# [READING PASSAGE]
>>>

"Fat and Old and Ugly"
I got on a bus to Yokohama Harbor to renew my passport. I dreaded my photo shoot, but I had to face it --and the camera. A passport photo would cost 1800 yen in the government building. That was too expensive. Some train stations have an automated photo booth, which charges about 700 yen. I walked out of the building and found a photo shop next to it. I went in and asked a young man how much. He ushered me to a metal chair. The seat was bare, no cushion. I sat down. The man clicked his camera three times.
"You shut your eyes three times," he said.
"Did I?" I said. I stood up.
I was probably trying to avoid the camera, although nobody forced me to sit there. I sat down again and told myself not to blink. He clicked the button three times.
"I didn't blink at all this time."
I smiled and paid 1050 yen. A minute later, he handed me a small white envelope.
I opened it.
"Ahhhhhh. No!" I said. My hands held my photos. He stared at me. "Oh, it isn't your fault. It's just that I looked like a criminal."
He said nothing.
A year ago, I asked a man in English:
"You have lived here for a long time. Why do you like Japan?"
"Because Japanese women are slim," he said.
I said nothing.
I try to be fair. I try not to judge anyone by one seemingly shallow opinion. Perhaps, many men prefer slim women over fat ones. I can't blame them. The other way must be true, too. He probably felt comfortable saying it because I wasn't fat yet.
Meantime, my metabolism rate went down. I gained weight. I also picked up my old chocolate-eating habit. Growing up, I was chocoholic. It's been more than a year, and I still eat chocolate. And I haven't seen that man.
A month ago, I was walking through a park pathway on my way to San Dimas library. A man who carried several grocery bags in both his hands was heading toward me. Everything looked ordinary except his grocery bags. They were all full. We came closer and closer like two local trains, and I was about to open my mouth to say hi.
"I'm FAT and OLD and UGLY!" he blurted out from top of his lungs.
I gulped. I must have blinked three times.
"Ha ha ha ha ha. No, you're not!" I said.
What a therapeutic message! He made my day. I would want to say that to someone when I got the chance, if I were a man.

<<<

# [DATA FOR ANALYSIS]
>>>

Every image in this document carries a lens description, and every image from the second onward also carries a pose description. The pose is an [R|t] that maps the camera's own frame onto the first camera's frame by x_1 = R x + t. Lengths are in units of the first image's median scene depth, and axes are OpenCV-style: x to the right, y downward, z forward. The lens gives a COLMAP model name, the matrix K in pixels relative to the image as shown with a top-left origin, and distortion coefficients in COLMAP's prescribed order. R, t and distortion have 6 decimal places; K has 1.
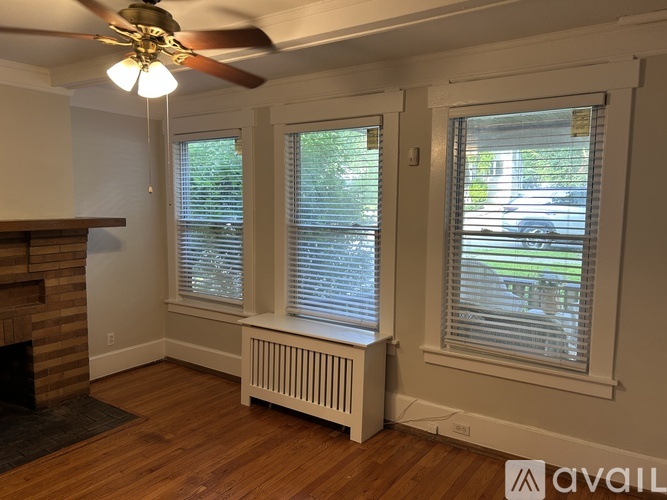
lens RADIAL K [[507.0, 0, 333.5], [0, 507.0, 250.0], [0, 0, 1]] dist [0.033195, -0.009416]
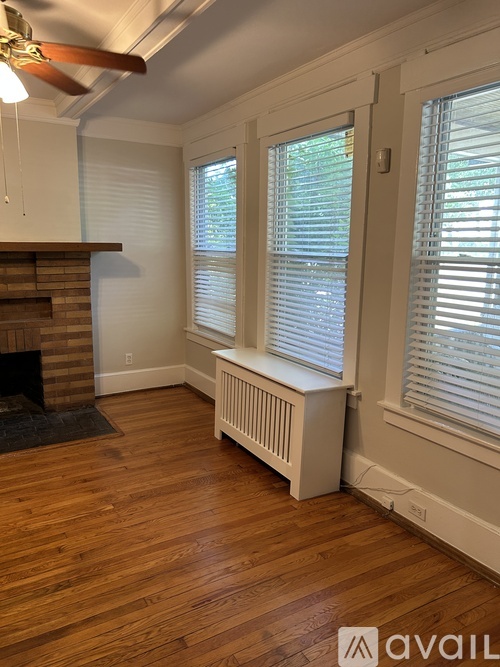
lens RADIAL K [[507.0, 0, 250.0], [0, 507.0, 333.5], [0, 0, 1]] dist [0.033195, -0.009416]
pose [[0.905850, 0.078488, -0.416264, 0.299931], [-0.045787, 0.995069, 0.087983, 0.018815], [0.421117, -0.060640, 0.904977, 0.178127]]
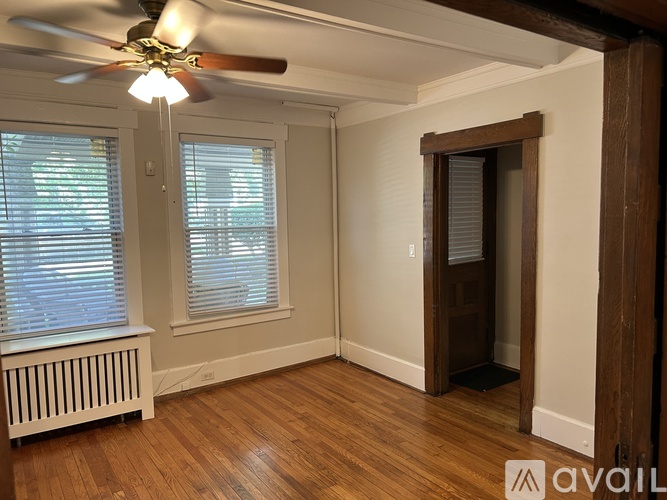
lens RADIAL K [[507.0, 0, 333.5], [0, 507.0, 250.0], [0, 0, 1]] dist [0.033195, -0.009416]
pose [[0.360117, -0.084325, 0.929088, -0.772404], [0.115776, 0.992247, 0.045182, 0.002951], [-0.925695, 0.091296, 0.367088, 0.166199]]
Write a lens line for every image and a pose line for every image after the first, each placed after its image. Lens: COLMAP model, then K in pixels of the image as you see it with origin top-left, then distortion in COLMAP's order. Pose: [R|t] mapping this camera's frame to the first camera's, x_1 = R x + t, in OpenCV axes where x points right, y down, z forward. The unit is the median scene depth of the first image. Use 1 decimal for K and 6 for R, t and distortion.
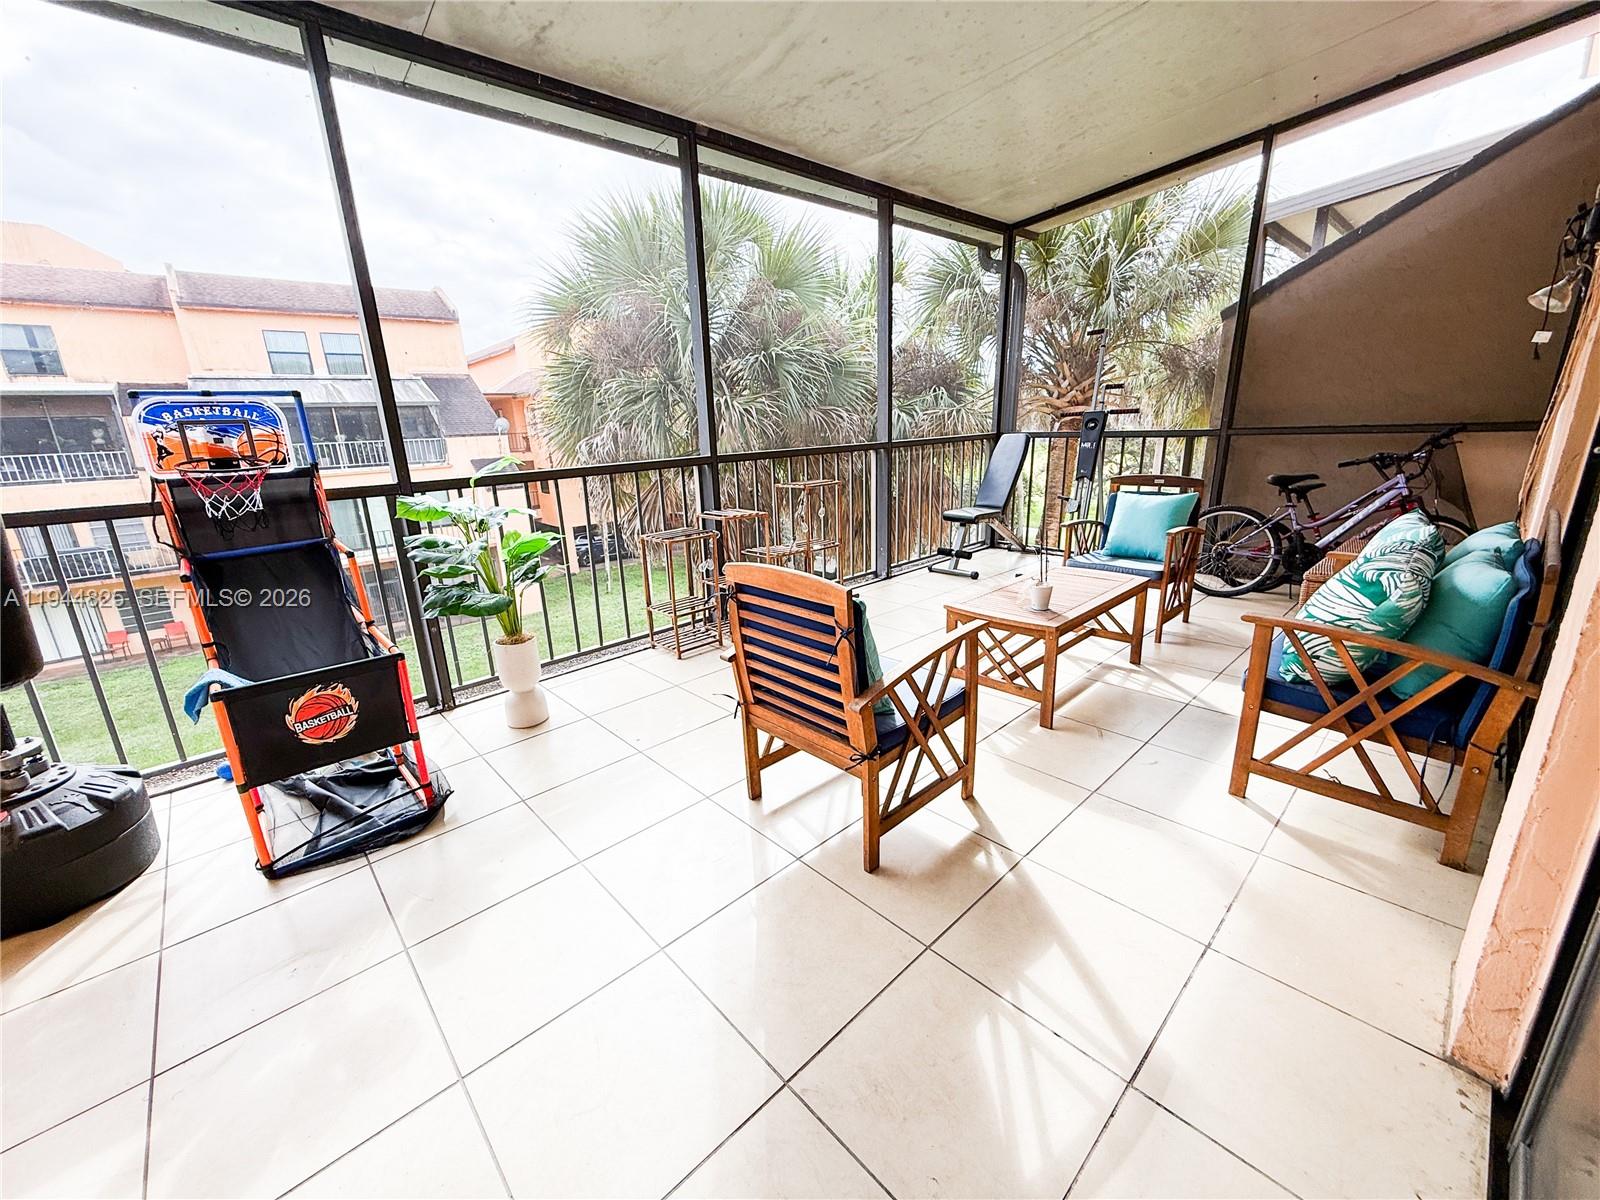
lens RADIAL K [[638.7, 0, 795.5], [0, 638.7, 599.3], [0, 0, 1]] dist [0.000422, 0.000084]
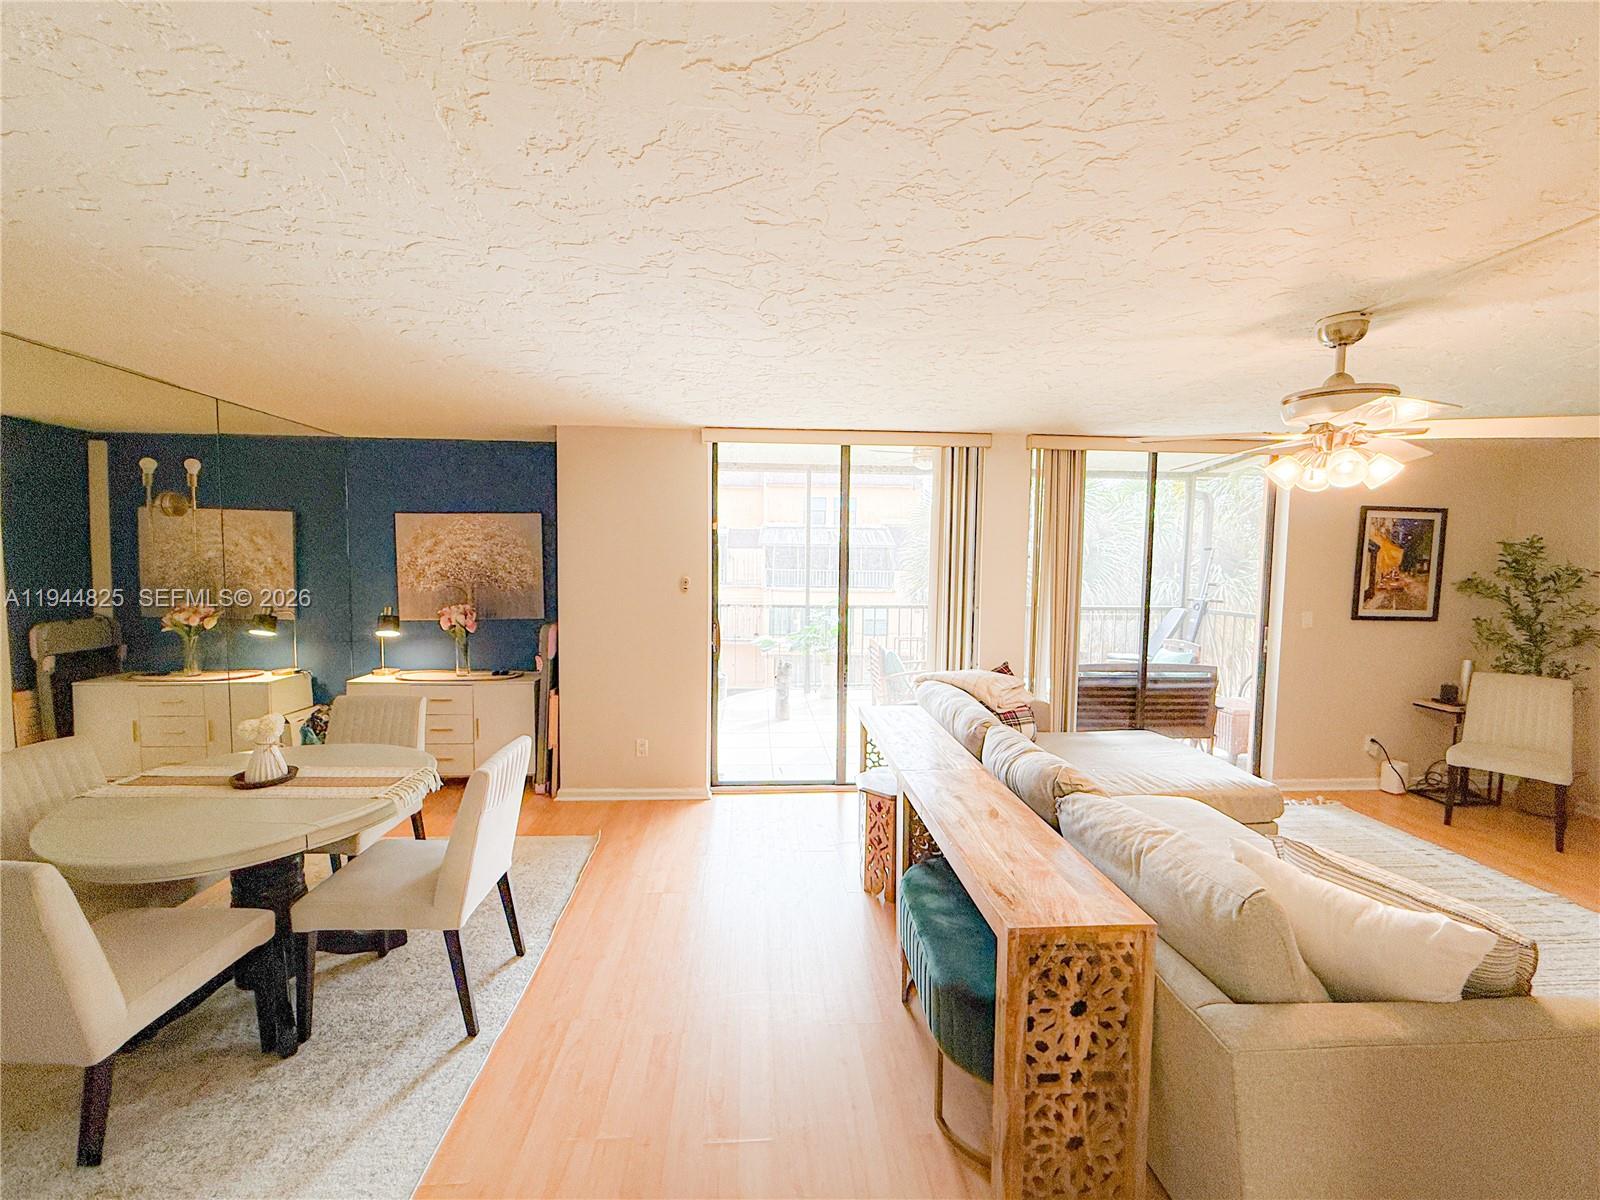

<<<

# [EXERCISE DETAILS]
In "Fat and Old and Ugly," find these facts:
(a) How much did the narrator pay at the photo shop?
(b) What old habit did the narrator pick up again?
(c) Where was the narrator going when walking through the park pathway?
Use only the text to answer; the lines play no part.

# [ANSWER FOR THIS EXERCISE]
(a) 1050 yen
(b) Eating chocolate
(c) San Dimas library